### [Page extract]
+ + + +

As a land owner, Höch could not compete with the Munich breweries' and the Catholic Church's monopoly. Höch was good with people and was able to convince investors to fund his projects. Because during the late 1880s nearby Schwabing had electric street lights and had rapid population and economic growth, it was common to sell residences in Maxvorstadt as quasi-Schwabing.

Over the years, Höch built entire streets. He was particularly involved in the emergence of the artists' quarter in Maxvorstadt (new Schwabing) and large sections to the west located between the streets of Schwabingerlandstraße (today's Leopoldstraße) and [[Schleißheimer Straße (Munich)]|Schleißheimer Straße]]. Höch donated a space at the center of the area for the construction of the new St. Ursula (München), built by August Thiersch between 1894 and 1897.

After the Panic of 1873, Höch started his first big venture. He built buildings along all of the Heßstraße and lived at number 46. A neighboring house collapsed and caused the entire area to be discredited for five to six years as a neighborhood of dodgy buildings. At the foreclosure sale of about 40 properties, Höch's debts amounted to more than one million. He went bankrupt for the second time.

===Dairy farm===
In 1875, Höch opened a dairy farm in the Heßstraße, which was still undeveloped at the time and bought the first four of twenty cows. At the dairy, he also produced child milk (pasteurized milk), a novelty found by Franz von Soxhlet. In 1877, Höch acquired citizenship and the right to live in Munich for DM 171 (marks), the German currency used at that time, which equals around $2,000 USD today.

===Volksgarten Nymphenburg===
In 1890, he founded and financed the Volksgarten Nymphenburg with Hugo Oertel.

===Project Tuberculosis spa cure===
Although he was dodging creditors in 1891, he sought to open a spa to cure tuberculosis. Höch pursued this plan by acquiring the Palais Gumpenberg on Ottostraße 6. According to his will, he wanted to offer a spa cure for pulmonary patients using the healing serum developed by Robert Koch. His idea failed because residents resisted and in 1892 the Palais Bumpenberg became the Hotel Continental, where Rainer Maria Rilke later would stay.

+ + + +

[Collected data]
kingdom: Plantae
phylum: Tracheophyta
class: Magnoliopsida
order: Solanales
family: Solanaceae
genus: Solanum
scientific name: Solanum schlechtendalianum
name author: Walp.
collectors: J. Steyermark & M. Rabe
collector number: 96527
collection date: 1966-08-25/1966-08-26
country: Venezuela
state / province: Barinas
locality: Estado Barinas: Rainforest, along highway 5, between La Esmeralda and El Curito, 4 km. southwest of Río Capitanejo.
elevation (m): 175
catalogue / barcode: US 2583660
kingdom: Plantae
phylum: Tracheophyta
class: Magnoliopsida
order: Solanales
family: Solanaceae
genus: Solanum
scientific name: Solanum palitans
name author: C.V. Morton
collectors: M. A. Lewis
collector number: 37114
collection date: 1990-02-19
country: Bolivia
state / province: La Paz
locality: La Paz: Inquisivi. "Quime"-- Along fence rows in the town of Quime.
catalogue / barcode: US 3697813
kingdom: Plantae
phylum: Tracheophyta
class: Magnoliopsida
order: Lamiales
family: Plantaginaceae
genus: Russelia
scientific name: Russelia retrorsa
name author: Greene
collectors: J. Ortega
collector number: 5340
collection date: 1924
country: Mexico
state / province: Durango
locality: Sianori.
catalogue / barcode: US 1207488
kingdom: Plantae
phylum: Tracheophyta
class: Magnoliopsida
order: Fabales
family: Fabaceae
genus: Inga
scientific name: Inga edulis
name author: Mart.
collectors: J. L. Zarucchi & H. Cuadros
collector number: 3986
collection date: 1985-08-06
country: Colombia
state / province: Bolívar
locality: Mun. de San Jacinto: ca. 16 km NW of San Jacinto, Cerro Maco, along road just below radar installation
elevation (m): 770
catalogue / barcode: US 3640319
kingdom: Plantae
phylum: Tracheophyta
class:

+ + + +

### [Work required]
Copy the passage on Höch, everything from "After the Panic" down to "around $2,000 USD today.", and switch "cows" to "goats". The records come from a different source than the text.

### [Written reply]
After the Panic of 1873, Höch started his first big venture. He built buildings along all of the Heßstraße and lived at number 46. A neighboring house collapsed and caused the entire area to be discredited for five to six years as a neighborhood of dodgy buildings. At the foreclosure sale of about 40 properties, Höch's debts amounted to more than one million. He went bankrupt for the second time.

===Dairy farm===
In 1875, Höch opened a dairy farm in the Heßstraße, which was still undeveloped at the time and bought the first four of twenty goats. At the dairy, he also produced child milk (pasteurized milk), a novelty found by Franz von Soxhlet. In 1877, Höch acquired citizenship and the right to live in Munich for DM 171 (marks), the German currency used at that time, which equals around $2,000 USD today.